Brian Schettler, senior managing director of Boeing HorizonX Ventures, emphasized that perspective in today’s announcement of the investment.

“Boeing’s strategic investment facilitates our effort to drive the commercialization of space and broaden consumer access to safe, efficient and environmentally responsible new forms of transportation,” Schettler said. “Our work with Virgin Galactic, and others, will help unlock the future of space travel and high-speed mobility.”

The investment from Boeing’s venture capital arm is designed to kick in once Virgin Galactic closes a transaction to become a publicly listed entity, via a business combination with Social Capital Hedosophia Holdings Corp. That’s expected to happen by the end of the year.

Boeing would receive shares in the company that emerges from the transaction.

Virgin Galactic has been working on its SpaceShipTwo suborbital rocket plane and WhiteKnightTwo carrier airplane since 2004 — when SpaceShipTwo’s predecessor, SpaceShipOne, won the $10 million Ansari X Prize.

Since then, Virgin Galactic has devoted $1 billion in investments to developing SpaceShipTwo. The company and its partners at Scaled Composites weathered two fatal accidents along the way, but last year Virgin Galactic finally sent its second SpaceShipTwo plane, VSS Unity, past the 50-mile space milestone.

More than 600 would-be passengers have put down as much as $250,000 each to take a ride once SpaceShipTwo goes commercial. The current schedule calls for that to happen next year, once Virgin Galactic finishes setting up operations at Spaceport America in New Mexico.

Over the longer term, Virgin Galactic aims to beef up its launch system and offer point-to-point suborbital space trips.
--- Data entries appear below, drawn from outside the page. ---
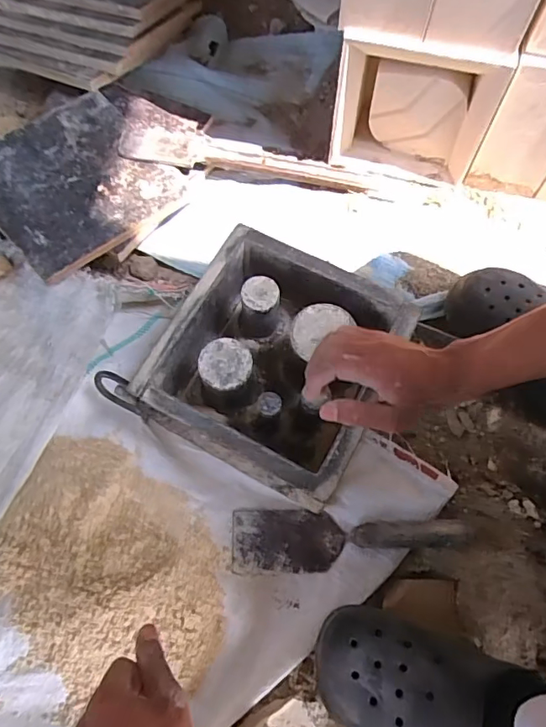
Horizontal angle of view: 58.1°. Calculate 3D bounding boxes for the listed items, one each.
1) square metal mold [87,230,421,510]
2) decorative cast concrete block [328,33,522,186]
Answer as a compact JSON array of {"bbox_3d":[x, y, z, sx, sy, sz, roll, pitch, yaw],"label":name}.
[{"bbox_3d":[-0.014,-0.005,0.572,0.277,0.106,0.237,28,71,10],"label":"square metal mold"},{"bbox_3d":[0.187,-0.346,0.675,0.205,0.198,0.060,9,69,2],"label":"decorative cast concrete block"}]

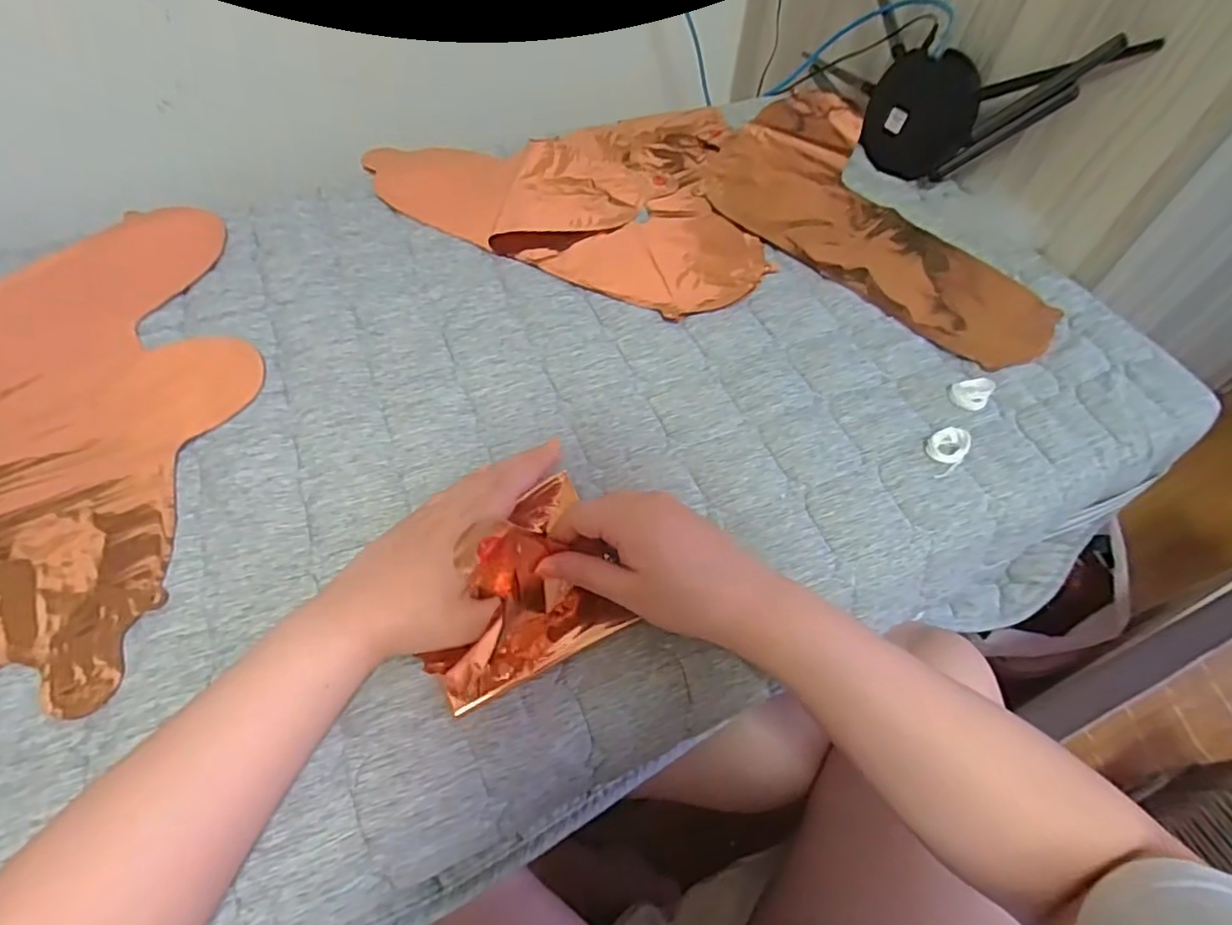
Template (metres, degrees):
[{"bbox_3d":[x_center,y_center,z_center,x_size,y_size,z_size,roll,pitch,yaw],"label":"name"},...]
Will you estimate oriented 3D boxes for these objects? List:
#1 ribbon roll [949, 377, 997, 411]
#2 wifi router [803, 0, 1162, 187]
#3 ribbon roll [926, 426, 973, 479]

Boeing’s investment and expertise are likely to further that goal.

“This is the beginning of an important collaboration for the future of air and space travel, which are the natural next steps for our human spaceflight program,” said Richard Branson, the billionaire founder of Virgin Galactic. “Virgin Galactic and Boeing share a vision of opening access to the world and space, to more people, in safe and environmentally responsible ways.”

The two companies promised to provide additional information about the projects they plan to pursue together at a future time.
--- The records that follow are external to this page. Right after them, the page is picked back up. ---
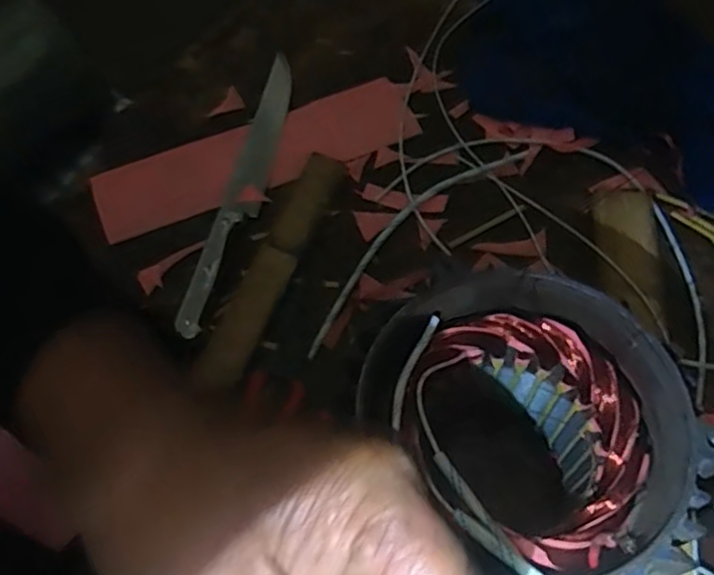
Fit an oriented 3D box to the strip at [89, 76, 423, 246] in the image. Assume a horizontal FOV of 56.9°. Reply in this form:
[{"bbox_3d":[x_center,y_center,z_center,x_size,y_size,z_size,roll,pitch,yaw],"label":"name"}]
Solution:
[{"bbox_3d":[-0.082,-0.111,0.547,0.268,0.005,0.076,-23,62,-10],"label":"strip"}]

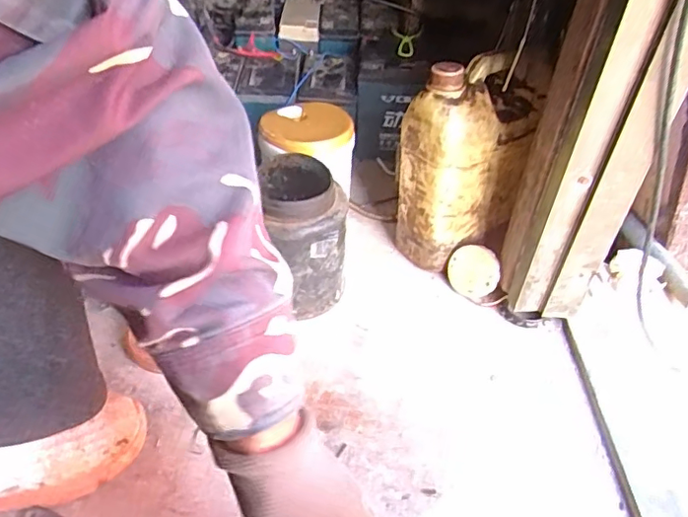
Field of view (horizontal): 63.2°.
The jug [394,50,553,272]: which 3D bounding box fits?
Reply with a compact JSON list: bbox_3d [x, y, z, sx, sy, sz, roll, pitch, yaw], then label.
[{"bbox_3d":[0.170,-0.127,0.751,0.179,0.273,0.118,-28,50,-32],"label":"jug"}]

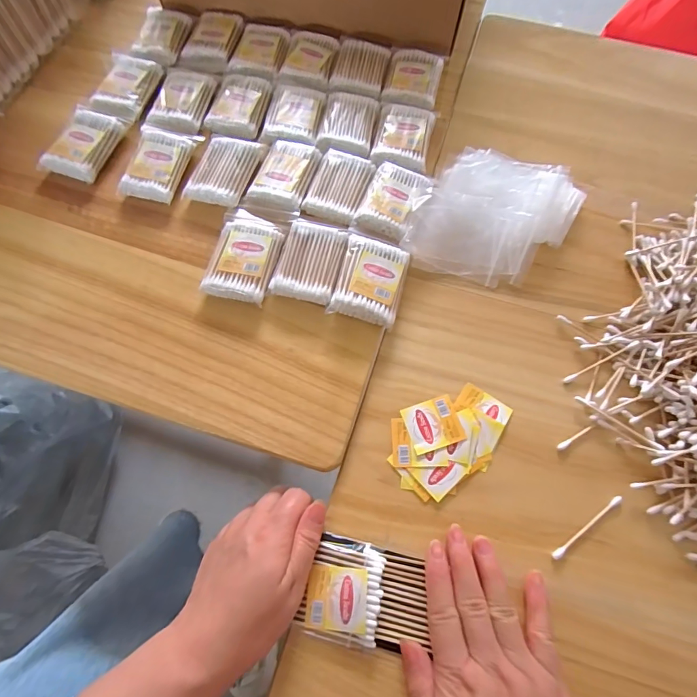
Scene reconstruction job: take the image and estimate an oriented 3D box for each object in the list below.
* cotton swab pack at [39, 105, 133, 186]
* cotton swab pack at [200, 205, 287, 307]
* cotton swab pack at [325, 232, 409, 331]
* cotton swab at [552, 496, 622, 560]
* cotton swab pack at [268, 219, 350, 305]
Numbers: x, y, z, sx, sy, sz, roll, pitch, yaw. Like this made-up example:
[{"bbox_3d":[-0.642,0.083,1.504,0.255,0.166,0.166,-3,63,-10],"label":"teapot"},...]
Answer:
[{"bbox_3d":[-0.272,-0.210,0.429,0.059,0.020,0.082,19,71,7],"label":"cotton swab pack"},{"bbox_3d":[-0.094,-0.088,0.383,0.060,0.016,0.096,11,70,4],"label":"cotton swab pack"},{"bbox_3d":[0.021,-0.061,0.370,0.056,0.023,0.078,14,71,5],"label":"cotton swab pack"},{"bbox_3d":[0.180,0.134,0.311,0.072,0.004,0.006,-34,73,-11],"label":"cotton swab"},{"bbox_3d":[-0.034,-0.078,0.378,0.055,0.017,0.077,13,71,5],"label":"cotton swab pack"}]

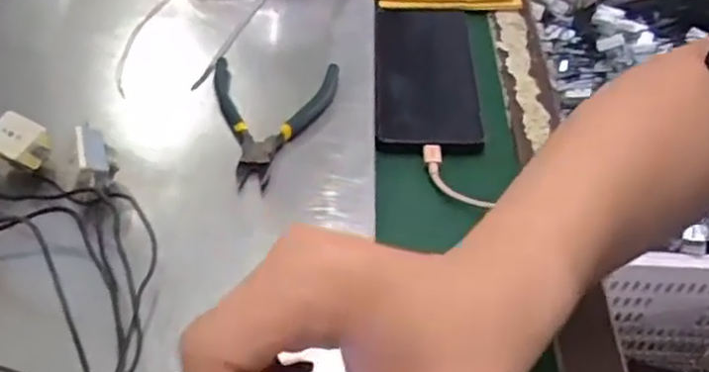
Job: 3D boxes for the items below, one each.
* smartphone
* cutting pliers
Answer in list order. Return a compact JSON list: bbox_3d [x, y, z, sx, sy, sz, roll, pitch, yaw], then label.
[{"bbox_3d":[0.055,-0.092,0.547,0.076,0.011,0.172,2,47,-1],"label":"smartphone"},{"bbox_3d":[-0.059,-0.046,0.474,0.088,0.011,0.119,3,47,0],"label":"cutting pliers"}]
Both companies have lots of other connections in the spaceflight market: Boeing is developing its own orbital-class spaceship known as the CST-100 Starliner, which is designed to be launched by rockets built by United Launch Alliance (a Boeing-Lockheed Martin joint venture).

Starliner is expected to start flying astronauts to the International Space Station for NASA next year. It could also fly paying passengers to the space station or future orbital destinations under the terms of a deal that Boeing has with Virginia-based Space Adventures.
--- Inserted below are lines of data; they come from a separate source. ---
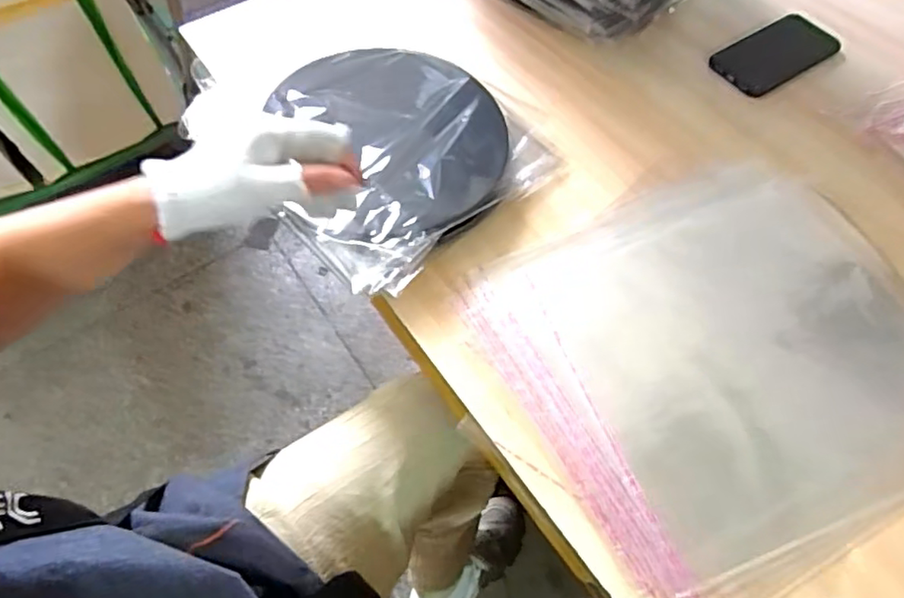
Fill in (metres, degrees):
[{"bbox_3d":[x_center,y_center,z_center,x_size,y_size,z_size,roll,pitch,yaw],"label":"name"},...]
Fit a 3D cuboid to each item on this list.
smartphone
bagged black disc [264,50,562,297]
[{"bbox_3d":[0.381,-0.289,0.706,0.160,0.004,0.082,-29,66,-15],"label":"smartphone"},{"bbox_3d":[-0.061,-0.156,0.594,0.251,0.030,0.249,-37,73,-24],"label":"bagged black disc"}]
Last year, Boeing acquired a small-satellite manufacturer called Millennium Space Systems as a subsidiary. Boeing HorizonX Ventures has also invested in several space startups, including Accion Systems (focusing on electric space propulsion) to Reaction Engines (focusing on hypersonic flight).

Virgin Galactic, meanwhile, has two sister companies: Virgin Orbit, which is working on an orbital-class, air-launch system called Launcher One; and The Spaceship Company, which builds the SpaceShipTwo and WhiteKnightTwo planes.

In the suborbital spaceflight market, Virgin Galactic’s most prominent rival is Amazon CEO Jeff Bezos’ Blue Origin space venture. In the orbital spaceflight market, Boeing’s most prominent rival is Elon Musk’s SpaceX.